* [Work order A]:
Answer each of these questions about the RealityKit post below:
(i) Which two topics does the post say it will not cover?
(ii) Which iOS versions do RealityView, ManipulationComponent and MeshInstancesComponent require?
(iii) Which section heading comes directly after "Environment Occlusion"?
* [Work order B]:
Please carry on the RealityKit post below, starting after its last line.

* [Extract]:
════════

This post covers RealityKit’s entity-component architecture, building and loading 3D content, gesture-driven manipulation, instanced rendering, and environment occlusion. We will not cover visionOS-specific immersive spaces or Reality Composer Pro’s shader graph — those are handled in visionOS Primer and Reality Composer Pro. This assumes familiarity with SwiftUI basics and async/await.

Note: RealityKit is available on iOS 13+ but the APIs discussed in this post — particularly RealityView, ManipulationComponent, and MeshInstancesComponent — require iOS 18+ or iOS 26. Platform availability is noted for each API.

The Problem
Entity-Component Architecture
Loading and Displaying 3D Content
ManipulationComponent: Gesture-Driven Interaction
MeshInstancesComponent: Instanced Rendering
Environment Occlusion
Advanced Usage
Performance Considerations
When to Use (and When Not To)

════════

* [Dataset]:
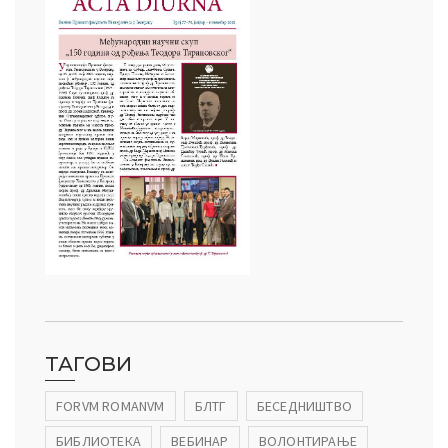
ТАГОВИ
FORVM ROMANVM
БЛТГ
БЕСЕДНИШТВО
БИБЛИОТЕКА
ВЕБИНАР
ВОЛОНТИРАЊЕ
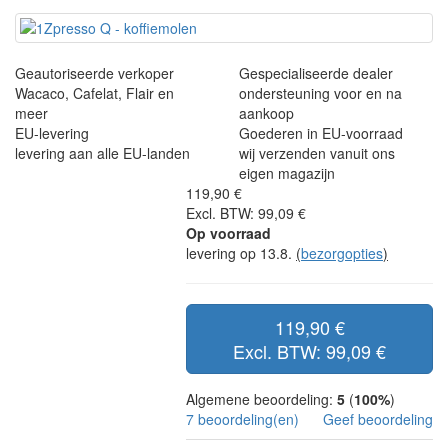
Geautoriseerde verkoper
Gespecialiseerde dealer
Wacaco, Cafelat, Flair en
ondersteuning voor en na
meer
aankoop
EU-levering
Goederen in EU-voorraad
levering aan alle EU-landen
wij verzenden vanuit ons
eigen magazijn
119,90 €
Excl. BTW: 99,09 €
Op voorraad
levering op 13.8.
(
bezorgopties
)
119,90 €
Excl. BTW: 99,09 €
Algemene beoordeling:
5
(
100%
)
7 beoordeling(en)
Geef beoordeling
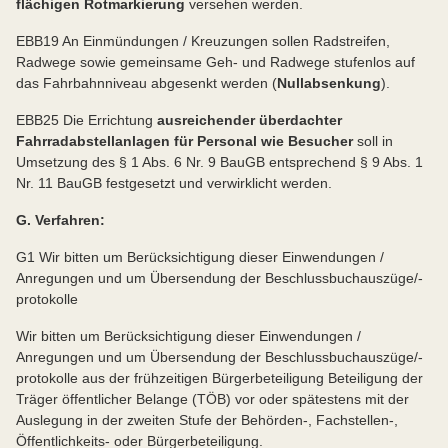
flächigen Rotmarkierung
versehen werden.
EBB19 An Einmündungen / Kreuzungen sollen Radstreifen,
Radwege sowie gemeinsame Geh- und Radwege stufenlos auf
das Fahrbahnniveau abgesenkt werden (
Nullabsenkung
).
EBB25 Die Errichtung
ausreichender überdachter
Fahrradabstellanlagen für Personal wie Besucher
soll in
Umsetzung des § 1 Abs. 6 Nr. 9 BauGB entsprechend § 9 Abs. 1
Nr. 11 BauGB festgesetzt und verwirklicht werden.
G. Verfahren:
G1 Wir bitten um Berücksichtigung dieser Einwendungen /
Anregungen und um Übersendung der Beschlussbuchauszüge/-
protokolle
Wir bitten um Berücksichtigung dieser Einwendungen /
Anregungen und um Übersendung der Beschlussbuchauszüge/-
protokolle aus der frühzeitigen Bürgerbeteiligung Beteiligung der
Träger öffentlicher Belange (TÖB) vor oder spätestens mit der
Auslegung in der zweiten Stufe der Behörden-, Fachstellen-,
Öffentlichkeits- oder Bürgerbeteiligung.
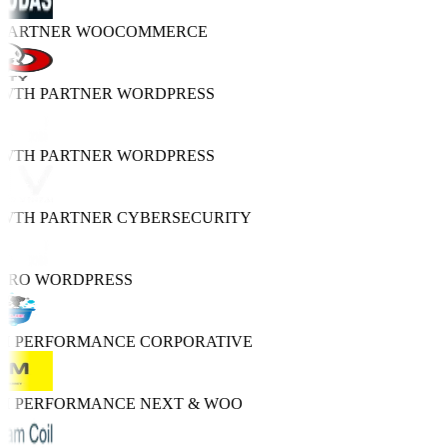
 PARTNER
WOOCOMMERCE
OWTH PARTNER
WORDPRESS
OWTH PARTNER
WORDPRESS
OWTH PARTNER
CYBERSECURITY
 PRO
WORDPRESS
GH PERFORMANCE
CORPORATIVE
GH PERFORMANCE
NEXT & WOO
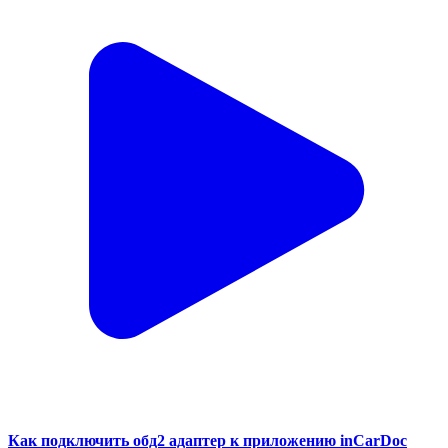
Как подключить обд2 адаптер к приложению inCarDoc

════════

* [Task response A]:
(i) visionOS-specific immersive spaces and Reality Composer Pro's shader graph
(ii) iOS 18+ or iOS 26
(iii) Advanced Usage

* [Task response B]:
Summary

The Problem

Imagine building a Pixar-themed AR exhibit app where visitors can place Buzz Lightyear, Woody, and the Toy Story aliens on tables around a museum. The naive approach is to load a model, add it to a scene, and wire up gesture recognizers manually:

// The SceneKit / pre-RealityView approach — tightly coupled and platform-specific
import SceneKit
import ARKit

class ExhibitViewController: UIViewController, ARSCNViewDelegate {
    let sceneView = ARSCNView()
    var buzzNode: SCNNode?

    override func viewDidLoad() {
        super.viewDidLoad()
        sceneView.delegate = self
        sceneView.scene = SCNScene()
        view.addSubview(sceneView)

        // Manual model loading with no async support
        guard let scene = SCNScene(named: "BuzzLightyear.usdz") else { return }
        buzzNode = scene.rootNode.childNode(withName: "Buzz", recursively: true)

        // Manual gesture recognition
        let pan = UIPanGestureRecognizer(target: self, action: #selector(handlePan))
        let pinch = UIPinchGestureRecognizer(target: self, action: #selector(handlePinch))
        let rotation = UIRotationGestureRecognizer(
            target: self,
            action: #selector(handleRotation)
        )
        sceneView.addGestureRecognizer(pan)
        sceneView.addGestureRecognizer(pinch)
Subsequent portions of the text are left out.